ADH director Boozman speaks about obesity epidemic

Thursday, September 16, 2004
Dr. Fay Boozman, director of the Arkansas Department of Health, spoke about obesity at a joint meeting of the Marked Tree Lions and Rotary clubs last Thursday. (Tribune photo/Samantha Martin)

Obesity has been a hot topic lately thanks to Governor Huckabee's launch of the Healthy Arkansas program in May. Citizens across the state are being challenged to take a look at their eating and exercise habits and how their lifestyle is affecting their health and their future.

Dr. Fay Boozman, director of the Arkansas Department of Health, spoke about the issue at a joint meeting of the Marked Tree Lions and Rotary Clubs last Thursday. Boozman shared some alarming statistics with the group.

According to Boozman, in 1990 around 10% of people in the United States were obese, meaning their body mass index (BMI) was more than 30. In 2002, only 12 years later, the number jumped to 20%. In other words, one in five of all Americans is not just overweight, but obese.

Boozman said the rapid increase in obesity is an epidemic that has spread across the whole nation. "This is unique," Boozman said. "You never see something that affects the whole country, all demographics. Obesity affects the young and old, the rich and poor, the educated and uneducated…it's universal."

"The knee jerk reaction to this problem is to say, 'Okay, America. Get on a diet,'" Boozman said. "But there are some systematic issues here that we are going to have to deal with."

Boozman pointed to changes in behavior and lifestyle as a cause for the growing epidemic. "Drive through your neighborhood," he said. "They're no kids out playing. It's cooler in the house or they have other things to do."

Such changes in lifestyle are leading to serious illness in Arkansas and throughout the country. Boozman said poor lifestyle choices such as tobacco use, poor diet and lack of exercise are the underwriting causes of the major causes of death in the USA.

"450,000 Americans are dying each year from illnesses caused by obesity and physical inactivity," he said. "That's the same number of Americans that died in World War II."

Boozman said these poor lifestyle choices are especially affecting children. For the first time in history, children are being diagnosed with "adult diabetes" or Type II Diabetes. He said there has been an 800% increase in such diagnoses in children.

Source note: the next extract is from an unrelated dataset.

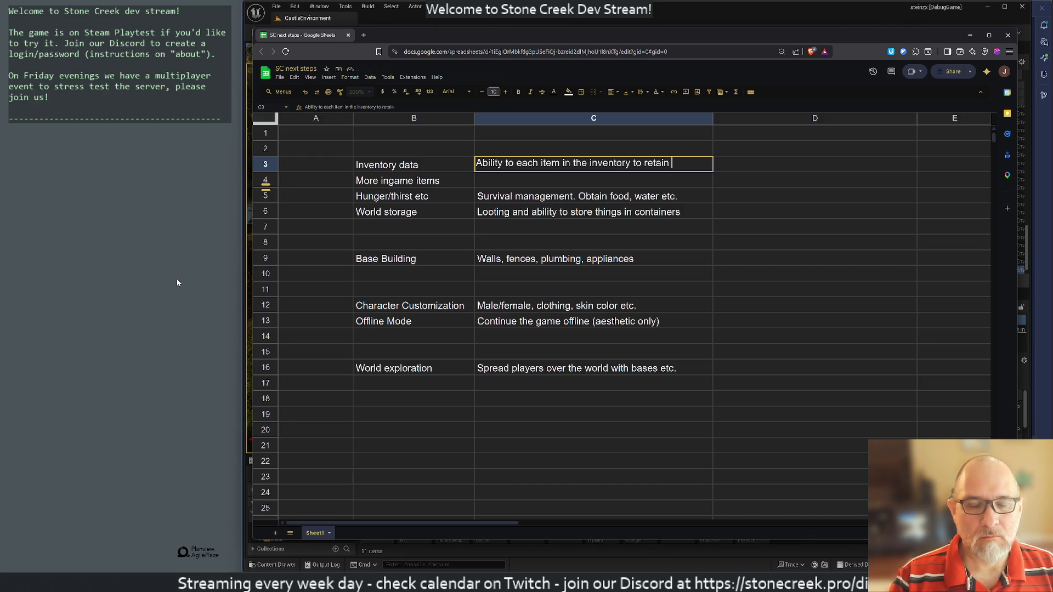
pyautogui.write('data')
pyautogui.press('Return')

"Forty percent of children in Arkansas are overweight or at risk for being overweight," Boozman said. "We're approaching a point where we're going to have to tell our children that they're life expectancy is not going to be as long as their grandparents."

The illness caused by obesity is not only endangering lives, but also putting a substantial strain on the nation's economy. According to Boozman, health care costs are at an all time high of $1.6 trillion, 78 % of which funds treatment for chronic, preventable diseases.

Working to overcome his own personal struggles to lose 70 pounds in the last two years, Boozman said he believes there is hope to help Arkansans take control of their health.

"We've got to establish a foundation, an infrastructure, of wellness," he said. "We've got to make a commitment to a culture of health to help people make wise choices."

The Healthy Arkansas Program is a 32 month campaign that will include the following:

*Community initiatives

*Collaboration between public and private sectors, including healthcare and insurance providers

*Working with policy makers to invest in disease prevention and health promotion

*Health promotion programs to encourage responsible health choices and provide support for those choices

*State policies that recognize the importance of prevention

Healthy Arkansas will focus specifically on three major population groups: children in schools, adults in worksites and aging Arkansans.